At his best, Scott was a better narrative filmmaker than he often got credit for, especially in the underrated Crimson Tide and Days of Thunder. Enemy of the State, despite its movie-world absurdities, remains the best movie about the modern surveillance society and the terrifying power of secret government power to spy on anyone, anywhere, at any time. Despite the flak it sometimes gets, Top Gun was the cinematic equivalent of a perfect pop song, or perhaps the feature-length music video to go with it. Even Scott's most mediocre movies — The Last Boy Scout, The Fan, Deja Vu — were still engaging little pulp pleasures.

But ultimately his movies weren't really about story — they were about sensation. Scott loved sound and spectacle, and tried whenever possible to provide maximum levels of both. He loved over the top violence and action sequences as well as sound design built to split ear drums. Enough was never enough for Scott; excess justified itself.

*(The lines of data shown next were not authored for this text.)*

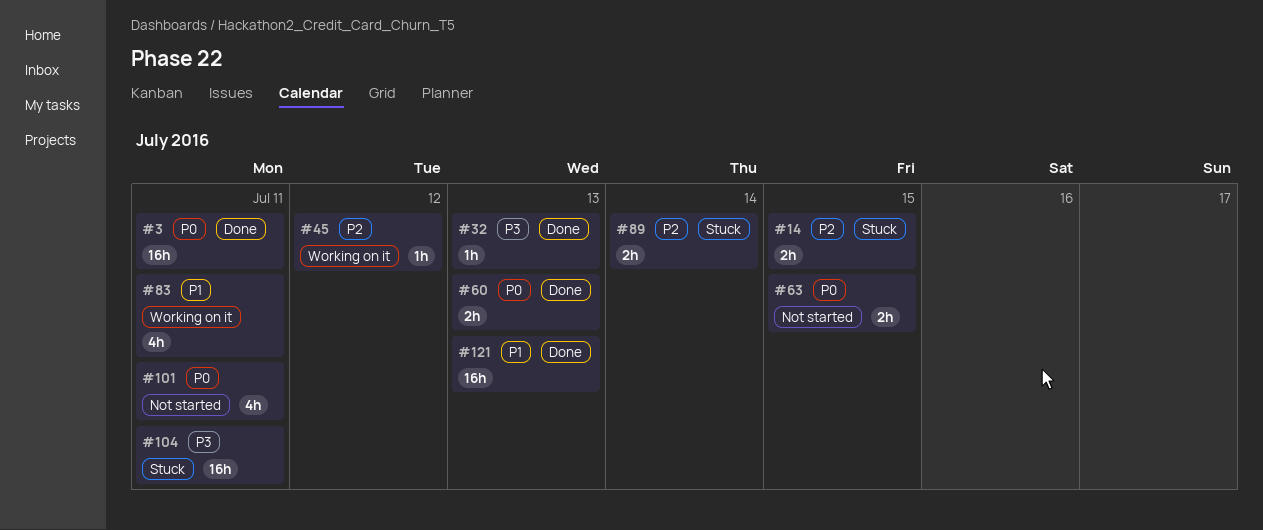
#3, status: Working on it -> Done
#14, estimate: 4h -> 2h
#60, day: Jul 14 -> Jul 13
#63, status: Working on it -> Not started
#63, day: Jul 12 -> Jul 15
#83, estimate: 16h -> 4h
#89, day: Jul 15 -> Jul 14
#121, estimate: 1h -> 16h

He was among the first big-budget directors to edit his films with the rapid fire pacing that's become so common in summer blockbusters, emphasizing speed and sensory overload rather than traditional geography and linearity. He was as awesome as Michael Bay before Michael Bay ever made a movie — and far more twisted.

That's how we got pictures like Domino, a 2005 romp that starred Keira Knightley in the not-very-true story of a young female bounty hunter. The movie, delivered in blast and bursts that resembled headaches more than scenes, appeared to have been edited with a rototiller. It's a bizarre and semi-unwatchable take on mass media depictions of violence, the star machine, and reality television, and it features some of the most outlandishly grisly bloodshed of Scott's oeuvre. It's a punishing experiment that can never quite decide if it wants to be funny or horrifying or stultifying, and mostly it ends up participating in the sordid, sadistic entertainment it half-assedly tries to critique. 

But my goodness, what a picture. It's outrageously outrageous, less a movie than an all out sensory assault, like some delirious, insane, nightmare vision of an action blockbuster. I couldn't stand it, or forget it, and that's why — despite the fact that it's basically a failure — I still kind of love it.

And, ultimately, it's why I love Scott's films. He understood the power of pop — to entertain, to amuse, to subvert, to offend, to irritate, to pound an audience's mind into a pleasantly addled puddle of mush for a couple of hours. At his best, he made movies that you might love, you might hate, but you couldn't possibly wipe from your memory. I hope his sounds and images stay lodged, however uncomfortably, in our collective consciousness for a long time to come. Rest in peace.